■ **Text to read**
════

5. PPP Cell.– (1) The Government shall, by notification, establish the PPP Cell in the Planning and Development Department to promote and facilitate PPP development in the Province, assist a Government Agency in preparing and executing high-quality projects, and act as a PPP catalyst and advocate, knowledge manager, and policy and project advisor.
(2) The PPP Cell shall–
(a) provide technical support to the Committee and act as its secretariat;
(b) develop operating guidelines, procedures and model documents for projects for approval by the Committee;
(c) provide support and advice to a Government Agency throughout the PPP process;
(d) evaluate and prioritize project proposals submitted by the Government Agencies;
(e) evaluate, in close cooperation with the Risk Management Unit, the type and amount of government support sought for a project;
(f) review bid evaluation report, submitted by a Government Agency;
(g) prepare and regularly update a pipeline of the projects; and
(h) perform any other functions as may be assigned to it by the Committee.
6. Risk Management Unit.– (1) The Government shall, by notification, establish a Risk Management Unit in the Finance Department to act as a fiscal guardian for projects using the PPP approach.
(2) The Risk Management Unit shall–
(a) develop risk management guidelines consistent with the PPP policy for approval by the Committee;
(b) examine whether requests for government support and the proposed risk sharing arrangements are consistent with the PPP policy and fiscally sustainable;
(c) ensure the inclusion of approved government support in the annual budget of the Province;
(d) monitor direct and contingent liabilities of the Government incurred through the projects; and
(e) perform any other functions as may be assigned to it by the Committee.
7. Government Agencies.– (1) A Government Agency shall manage the project throughout its life cycle consisting of identification, preparation, tendering, implementation and operation.
(2) The Government Agency shall–
(a) identify suitable projects and prioritize these within its sector or geographical area of responsibility;
(b) recruit transaction advisors for project preparation and tendering;
(c) supervise the preparation of the feasibility study and if its outcome is positive, submit the project proposal through the PPP Cell to the Committee;
(d) conduct a competitive tendering process consisting of pre-qualification and bidding to select the private party;
(e) carry out bid evaluation and submit recommendation on contract award to the Committee;
(f) negotiate and sign the PPP agreement; and
(g) monitor and evaluate implementation and operation of the project.
(3) The Government Agency may seek support and advice of the PPP Cell for performance of any of the functions under this section.

════

■ **Raw records**
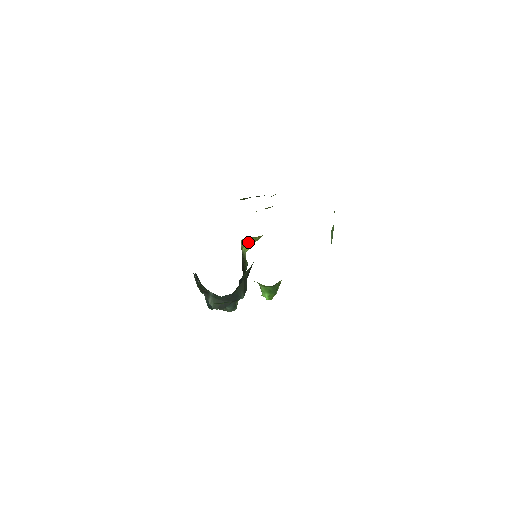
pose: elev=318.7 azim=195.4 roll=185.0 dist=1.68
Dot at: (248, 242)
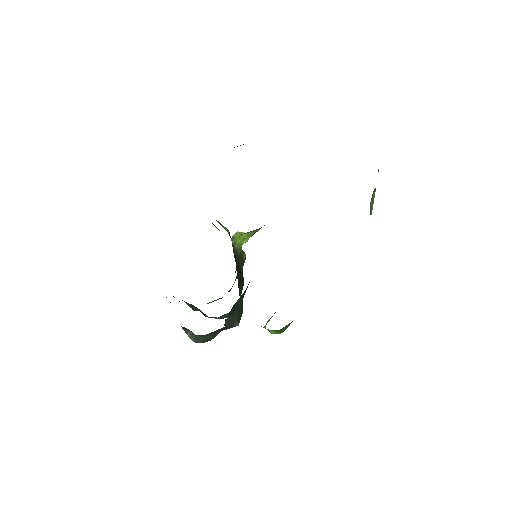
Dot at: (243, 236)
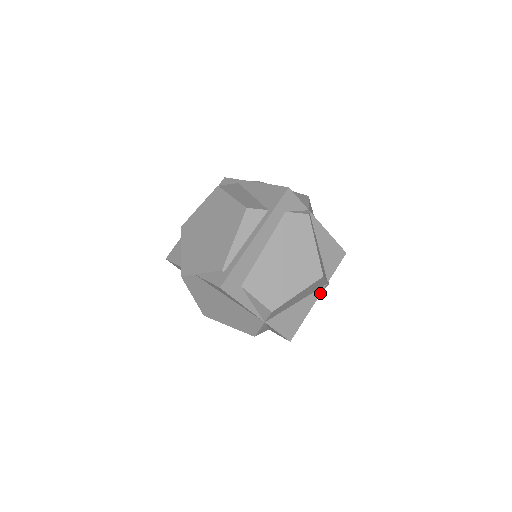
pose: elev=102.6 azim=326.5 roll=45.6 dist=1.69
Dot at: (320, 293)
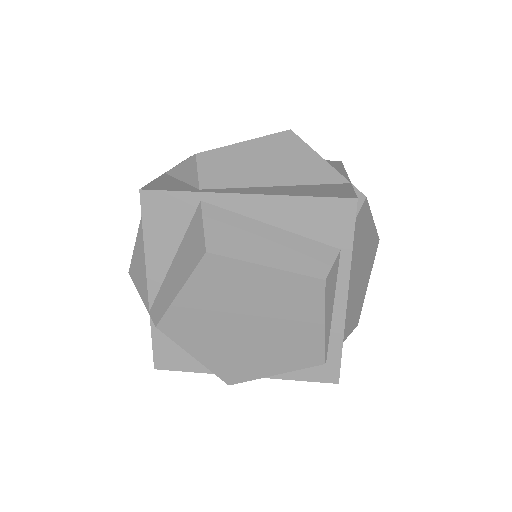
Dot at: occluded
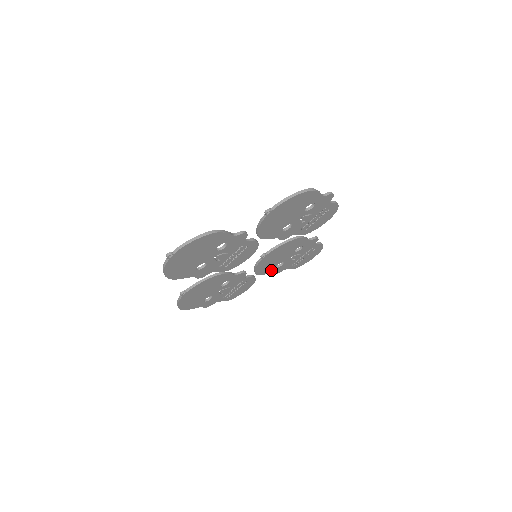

════

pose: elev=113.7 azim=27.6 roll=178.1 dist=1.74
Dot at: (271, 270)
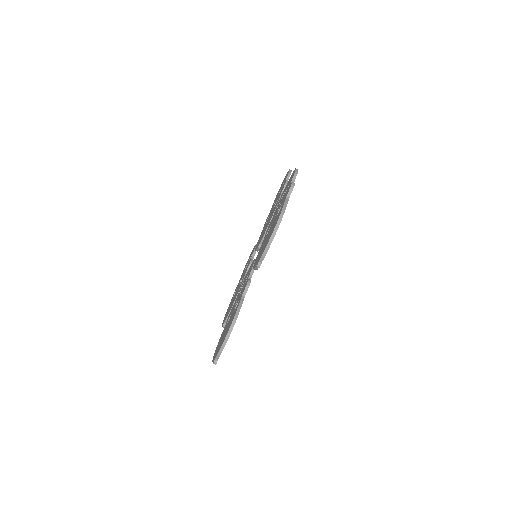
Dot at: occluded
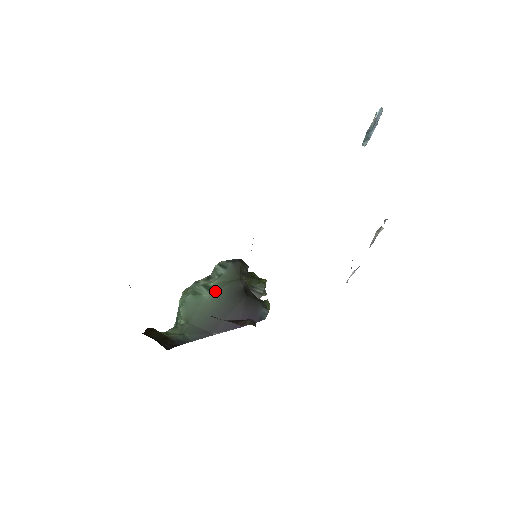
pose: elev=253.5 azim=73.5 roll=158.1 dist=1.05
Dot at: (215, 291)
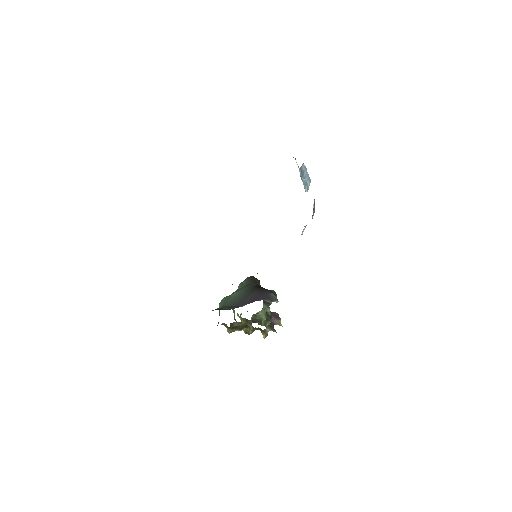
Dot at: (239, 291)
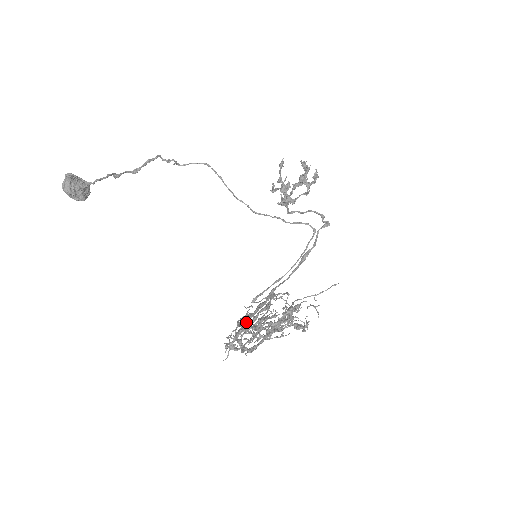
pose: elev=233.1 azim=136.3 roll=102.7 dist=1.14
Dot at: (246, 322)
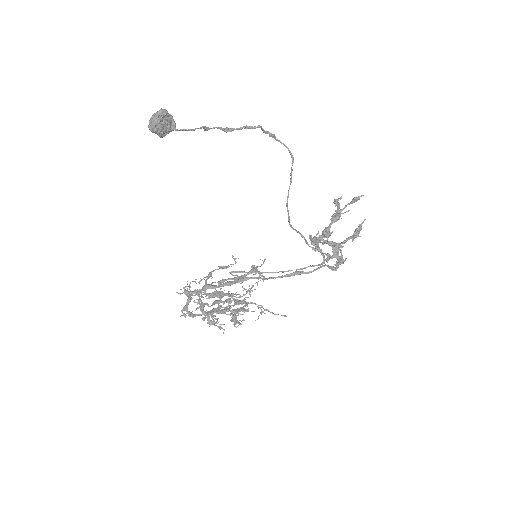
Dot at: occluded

════

■ **Directions for this task**
Copy out the part of the PPP rules from "7. Government Agencies.–" to "implementation and operation.".

■ **Correct answer**
7. Government Agencies.– (1) A Government Agency shall manage the project throughout its life cycle consisting of identification, preparation, tendering, implementation and operation.